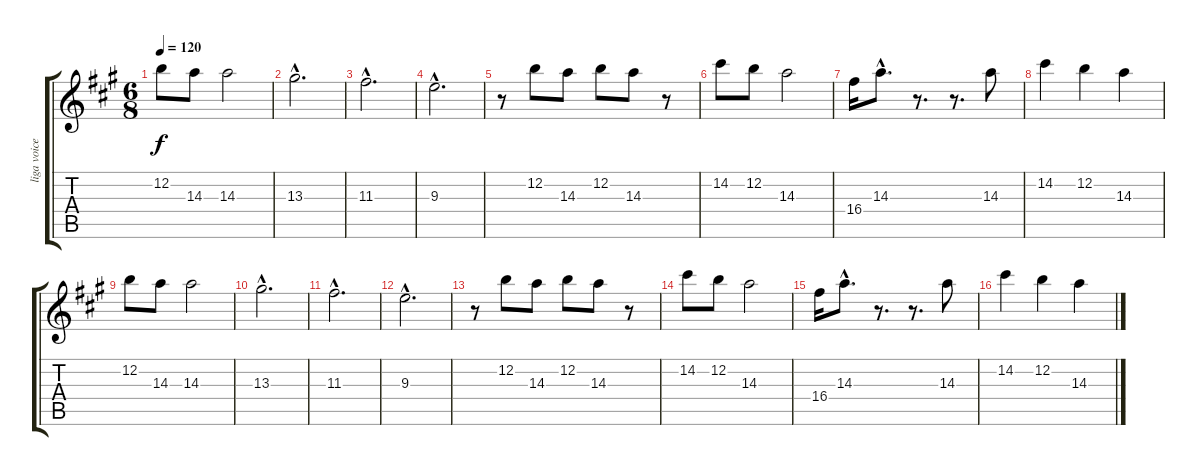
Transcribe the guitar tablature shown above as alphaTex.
---
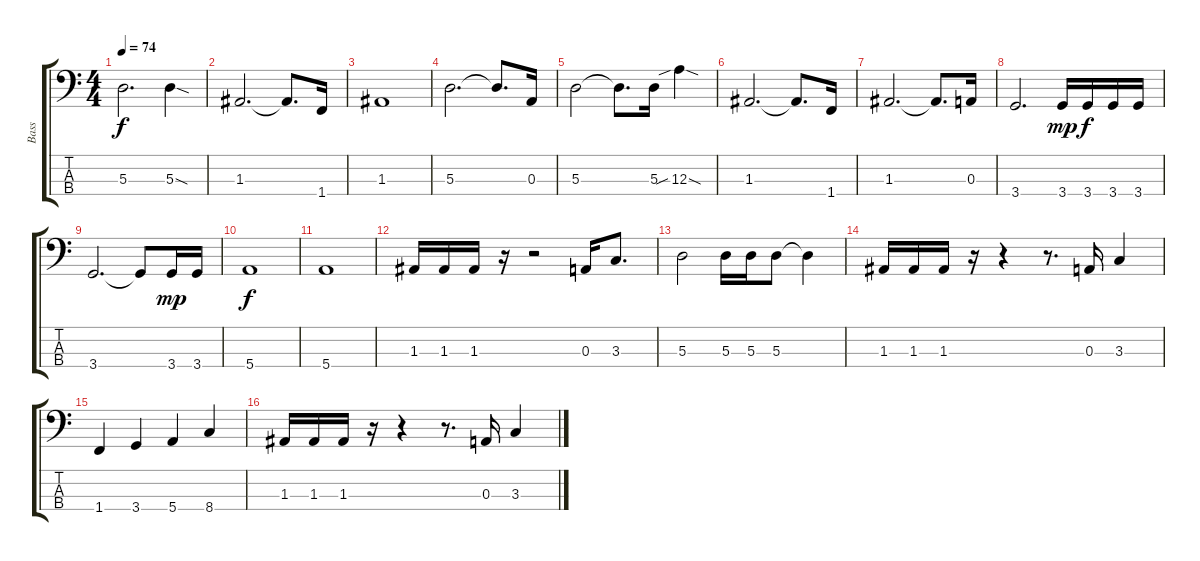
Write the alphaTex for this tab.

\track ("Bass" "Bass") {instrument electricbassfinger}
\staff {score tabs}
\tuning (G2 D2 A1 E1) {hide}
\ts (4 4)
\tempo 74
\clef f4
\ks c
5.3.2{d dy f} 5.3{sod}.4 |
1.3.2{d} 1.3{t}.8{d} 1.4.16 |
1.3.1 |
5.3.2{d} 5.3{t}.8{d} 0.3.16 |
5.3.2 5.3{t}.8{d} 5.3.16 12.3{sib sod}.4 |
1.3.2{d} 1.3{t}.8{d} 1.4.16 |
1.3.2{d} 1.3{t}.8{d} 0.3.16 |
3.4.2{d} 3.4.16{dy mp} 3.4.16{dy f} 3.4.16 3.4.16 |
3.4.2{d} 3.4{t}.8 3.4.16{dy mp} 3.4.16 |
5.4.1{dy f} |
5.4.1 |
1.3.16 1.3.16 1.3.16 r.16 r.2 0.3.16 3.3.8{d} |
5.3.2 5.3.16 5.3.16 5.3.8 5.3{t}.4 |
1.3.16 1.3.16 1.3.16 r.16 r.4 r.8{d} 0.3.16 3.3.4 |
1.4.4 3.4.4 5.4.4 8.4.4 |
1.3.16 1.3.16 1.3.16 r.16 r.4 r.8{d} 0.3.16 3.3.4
---
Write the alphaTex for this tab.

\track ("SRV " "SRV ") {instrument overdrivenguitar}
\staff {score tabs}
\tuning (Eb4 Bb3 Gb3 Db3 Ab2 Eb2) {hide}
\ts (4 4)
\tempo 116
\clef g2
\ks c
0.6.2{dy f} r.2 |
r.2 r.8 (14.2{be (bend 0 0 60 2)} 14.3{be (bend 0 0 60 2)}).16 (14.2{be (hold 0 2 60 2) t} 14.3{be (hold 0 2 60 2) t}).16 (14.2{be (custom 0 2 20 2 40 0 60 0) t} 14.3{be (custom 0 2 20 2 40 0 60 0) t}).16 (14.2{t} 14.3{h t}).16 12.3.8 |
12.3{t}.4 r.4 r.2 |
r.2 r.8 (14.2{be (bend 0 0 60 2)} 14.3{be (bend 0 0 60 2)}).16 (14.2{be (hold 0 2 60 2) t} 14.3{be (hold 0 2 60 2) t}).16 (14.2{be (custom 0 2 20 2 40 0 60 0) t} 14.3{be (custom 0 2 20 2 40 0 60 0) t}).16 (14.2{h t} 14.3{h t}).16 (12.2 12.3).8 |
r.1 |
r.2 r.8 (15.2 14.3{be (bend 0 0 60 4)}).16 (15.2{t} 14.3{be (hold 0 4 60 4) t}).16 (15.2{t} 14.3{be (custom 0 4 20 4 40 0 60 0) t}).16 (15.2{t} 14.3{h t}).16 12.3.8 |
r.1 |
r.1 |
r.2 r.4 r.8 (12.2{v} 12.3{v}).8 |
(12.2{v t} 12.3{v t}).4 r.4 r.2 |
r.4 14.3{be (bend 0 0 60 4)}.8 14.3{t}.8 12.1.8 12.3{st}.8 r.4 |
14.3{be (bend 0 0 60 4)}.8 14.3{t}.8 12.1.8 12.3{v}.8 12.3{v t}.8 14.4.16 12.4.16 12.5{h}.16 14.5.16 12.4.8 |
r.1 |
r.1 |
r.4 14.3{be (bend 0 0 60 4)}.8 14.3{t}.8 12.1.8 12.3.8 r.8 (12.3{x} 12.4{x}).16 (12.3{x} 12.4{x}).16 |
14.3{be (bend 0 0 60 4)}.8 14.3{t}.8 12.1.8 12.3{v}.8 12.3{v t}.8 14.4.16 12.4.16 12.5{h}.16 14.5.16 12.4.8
---
§ **To do**
Please locate each line in the items above that contains the word "instrument", treating uppercase and lowercase as different, and copy those lines.

§ **Output for this exercise**
\track ("Bass" "Bass") {instrument electricbassfinger}
\track ("SRV " "SRV ") {instrument overdrivenguitar}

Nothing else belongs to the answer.